INSTRUCTION A — Copy the part of the graph query patterns excerpt between "Fast — pre-computed" and "Reverse Query (Denormalized)", inclusive.

EXCERPT PROVIDED —
########################################

Graph Query Patterns (Application-Level)

Pattern 1: Blast Radius (Materialized Paths)

Fast — pre-computed during sync, direct document read:

// "What can this identity reach?"
const identity = await db.entities.findOne({
    _id: identityId,
    tenant_id: tenantId
});

// execution_paths already contains the answer
const blastRadius = identity.execution_paths;
// Group by business_domain, sensitivity for risk assessment

Pattern 2: Reverse Query (Denormalized)

"All identities that can reach this resource":

const resource = await db.entities.findOne({
    _id: resourceId,
    tenant_id: tenantId
});

// accessible_by already contains the answer
const identitiesWithAccess = resource.accessible_by;

Pattern 3: On-Demand Path Computation

For paths not yet materialized or for ad-hoc queries:

async function computeExecutionPaths(identityId, tenantId, db) {
    const identity = await db.entities.findOne({
        _id: identityId,
        tenant_id: tenantId
    });

    const roleIds = identity.relationships
        .filter(r => r.type === "HAS_ROLE")
        .map(r => r.target_id);

    // Load roles
    const roles = await db.entities.find({
        _id: { $in: roleIds },
        tenant_id: tenantId
    }).toArray();

    const paths = [];
    for (const role of roles) {
        const permissionIds = role.relationships
            .filter(r => r.type === "GRANTS")
            .map(r => r.target_id);

        const permissions = await db.entities.find({
            _id: { $in: permissionIds },
            tenant_id: tenantId
        }).toArray();

        for (const perm of permissions) {
            const resourceIds = perm.relationships
                .filter(r => r.type === "APPLIES_TO")

########################################

[Data items]
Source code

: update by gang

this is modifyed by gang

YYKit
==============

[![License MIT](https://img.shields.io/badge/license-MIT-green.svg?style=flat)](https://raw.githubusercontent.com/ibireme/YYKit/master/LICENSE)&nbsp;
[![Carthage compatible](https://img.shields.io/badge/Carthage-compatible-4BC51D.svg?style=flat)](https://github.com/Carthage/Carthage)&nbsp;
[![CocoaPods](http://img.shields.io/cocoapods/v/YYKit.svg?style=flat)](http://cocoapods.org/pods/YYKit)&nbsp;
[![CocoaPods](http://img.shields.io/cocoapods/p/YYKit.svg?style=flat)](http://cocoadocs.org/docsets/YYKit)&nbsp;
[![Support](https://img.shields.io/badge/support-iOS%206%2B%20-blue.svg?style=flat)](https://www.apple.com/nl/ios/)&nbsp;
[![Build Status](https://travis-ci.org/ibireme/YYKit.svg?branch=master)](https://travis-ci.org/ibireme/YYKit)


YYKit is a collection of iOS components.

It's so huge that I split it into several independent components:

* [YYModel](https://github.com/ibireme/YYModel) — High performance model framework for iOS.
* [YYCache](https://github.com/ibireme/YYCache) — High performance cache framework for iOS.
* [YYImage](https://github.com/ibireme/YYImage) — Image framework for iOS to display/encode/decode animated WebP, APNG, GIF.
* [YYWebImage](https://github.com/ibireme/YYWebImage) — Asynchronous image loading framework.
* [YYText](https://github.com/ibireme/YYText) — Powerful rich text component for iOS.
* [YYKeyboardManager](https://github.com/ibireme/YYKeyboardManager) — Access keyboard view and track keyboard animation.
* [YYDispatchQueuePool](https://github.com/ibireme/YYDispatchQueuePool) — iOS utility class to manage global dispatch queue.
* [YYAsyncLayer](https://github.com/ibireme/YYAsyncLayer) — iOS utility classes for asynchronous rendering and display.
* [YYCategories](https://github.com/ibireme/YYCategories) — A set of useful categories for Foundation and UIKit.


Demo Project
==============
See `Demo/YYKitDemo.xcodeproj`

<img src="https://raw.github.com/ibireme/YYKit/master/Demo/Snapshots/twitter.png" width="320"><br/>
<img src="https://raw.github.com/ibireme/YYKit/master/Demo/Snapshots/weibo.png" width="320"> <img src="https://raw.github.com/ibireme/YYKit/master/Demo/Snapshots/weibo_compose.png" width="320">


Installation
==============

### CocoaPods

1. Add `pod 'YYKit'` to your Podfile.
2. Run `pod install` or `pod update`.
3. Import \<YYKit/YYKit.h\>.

########################################

INSTRUCTION B — Render the lines of the rows above, between the lines holding "model framework for iOS." and "Foundation and UIKit.", inclusive, as a Markdown table with columns Index and Entry. Number each line under Index and omit blank lines.

RESPONSE A —
Fast — pre-computed during sync, direct document read:

// "What can this identity reach?"
const identity = await db.entities.findOne({
    _id: identityId,
    tenant_id: tenantId
});

// execution_paths already contains the answer
const blastRadius = identity.execution_paths;
// Group by business_domain, sensitivity for risk assessment

Pattern 2: Reverse Query (Denormalized)

RESPONSE B —
| Index | Entry |
|---|---|
| 1 | * [YYModel](https://github.com/ibireme/YYModel) — High performance model framework for iOS. |
| 2 | * [YYCache](https://github.com/ibireme/YYCache) — High performance cache framework for iOS. |
| 3 | * [YYImage](https://github.com/ibireme/YYImage) — Image framework for iOS to display/encode/decode animated WebP, APNG, GIF. |
| 4 | * [YYWebImage](https://github.com/ibireme/YYWebImage) — Asynchronous image loading framework. |
| 5 | * [YYText](https://github.com/ibireme/YYText) — Powerful rich text component for iOS. |
| 6 | * [YYKeyboardManager](https://github.com/ibireme/YYKeyboardManager) — Access keyboard view and track keyboard animation. |
| 7 | * [YYDispatchQueuePool](https://github.com/ibireme/YYDispatchQueuePool) — iOS utility class to manage global dispatch queue. |
| 8 | * [YYAsyncLayer](https://github.com/ibireme/YYAsyncLayer) — iOS utility classes for asynchronous rendering and display. |
| 9 | * [YYCategories](https://github.com/ibireme/YYCategories) — A set of useful categories for Foundation and UIKit. |